= Single-pair high-speed digital subscriber line =

Single-pair high-speed digital subscriber line (SHDSL) is a form of symmetric digital subscriber line (SDSL), a data communications technology for equal transmit and receive (i.e. symmetric) data rate over copper telephone lines, faster than a conventional voiceband modem can provide. As opposed to other DSL technologies, SHDSL employs trellis-coded pulse-amplitude modulation (TC-PAM). As a baseband transmission scheme, TC-PAM operates at frequencies that include those used by the analog voice plain old telephone service (POTS). As such, a frequency splitter, or DSL filter, cannot be used to allow a telephone line to be shared by both an SHDSL service and a POTS service at the same time. Support of symmetric data rates made SHDSL a popular choice by businesses for private branch exchange (PBX), virtual private network (VPN), web hosting and other data services.

SHDSL features symmetrical data rates in both the upstream and downstream directions, from 192 kbit/s to 2,312 kbit/s of payload in 8 kbit/s increments for one pair and 384 kbit/s to 4,624 kbit/s in 16 kbit/s increments for two pairs of wires. The reach varies according to the loop rate and noise conditions (more noise or higher rate means decreased reach) and may be up to 3,000 meters. The two pair feature may alternatively be used for increased reach applications by keeping the data rate low. Halving the data rate per pair will provide similar speeds to single pair lines while increasing the error/noise tolerance.

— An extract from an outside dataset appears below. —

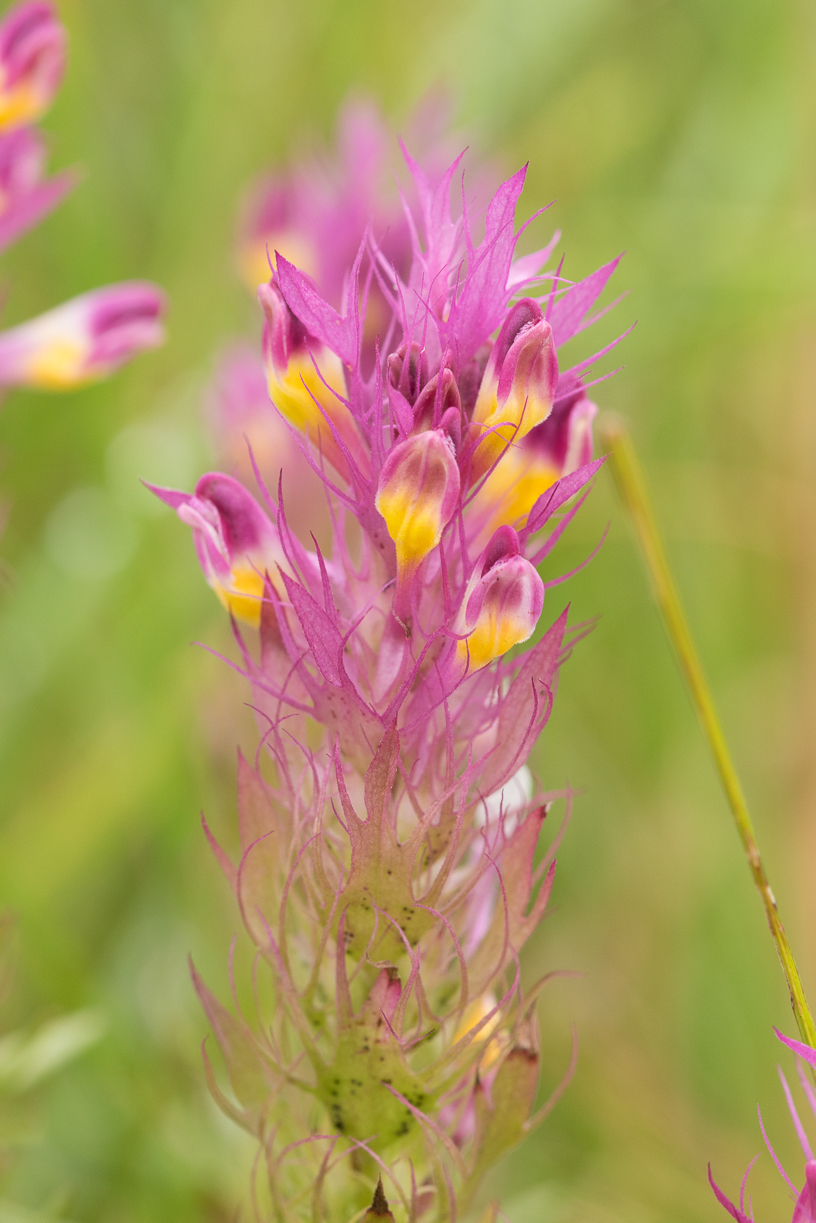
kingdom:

With the 32-TC-PAM modulation scheme described in Annexes F and G, symmetric data rates of up to 5,696 kbit/s are permitted on one pair in the optional extended SHDSL mode. Up to four pairs of wires may be bonded using M-pair bonding to produce data rates as high as M5,696 kbit/s. By using four bonded wire pairs, a single SHDSL interface can transmit up to 22,784 kbit/s.

The SHDSL payload may be either 'clear channel' (unstructured), T1 or E1 (full rate or fractional), multiple ISDN Basic Rate Interface (BRI), Asynchronous Transfer Mode (ATM) cells or Ethernet packets. A 'dual bearer' mode allows a mixture of two separate streams (e.g. T1 and ATM) to share the SHDSL bandwidth.

==SHDSL standards==

The industry standard for SHDSL is defined by ITU-T recommendation G.991.2. This was first published in February 2001. SHDSL equipment is also known by the standard's draft name of G.SHDSL. Major updates to G.991.2 were released in December 2003. Equipment conforming to the 2003 version of G.991.2 is often referred to by the standard's draft name of G.SHDSL.bis or just SHDSL.bis. The updated G.991.2 features:
- Optional support for up to four copper pair connections (M-pair)
- Optional extensions to allow user data rates up to 5696 kbit/s per pair, described in Annexes F and G
- Optional support for dynamic rate repartitioning, allowing flexible change of the SHDSL data rate without service interruption, described in Annex E.10.3
- New payload definitions including Ethernet packet transfer mode (PTM), described in Annex E.11

SHDSL supersedes the older HDSL symmetric DSL technology defined in ITU-T G.991.1. SHDSL has largely been replaced by VDSL2 because of greater bandwidth, less interference and greater utilization.

In Europe, a variant of SHDSL was standardized by the European Telecommunications Standards Institute (ETSI) using the name 'SDSL'. This ETSI variant is compatible with the ITU-T SHDSL standardized regional variant for Europe and must not be confused with the usage of the term SDSL in North America to refer to symmetric digital subscriber line.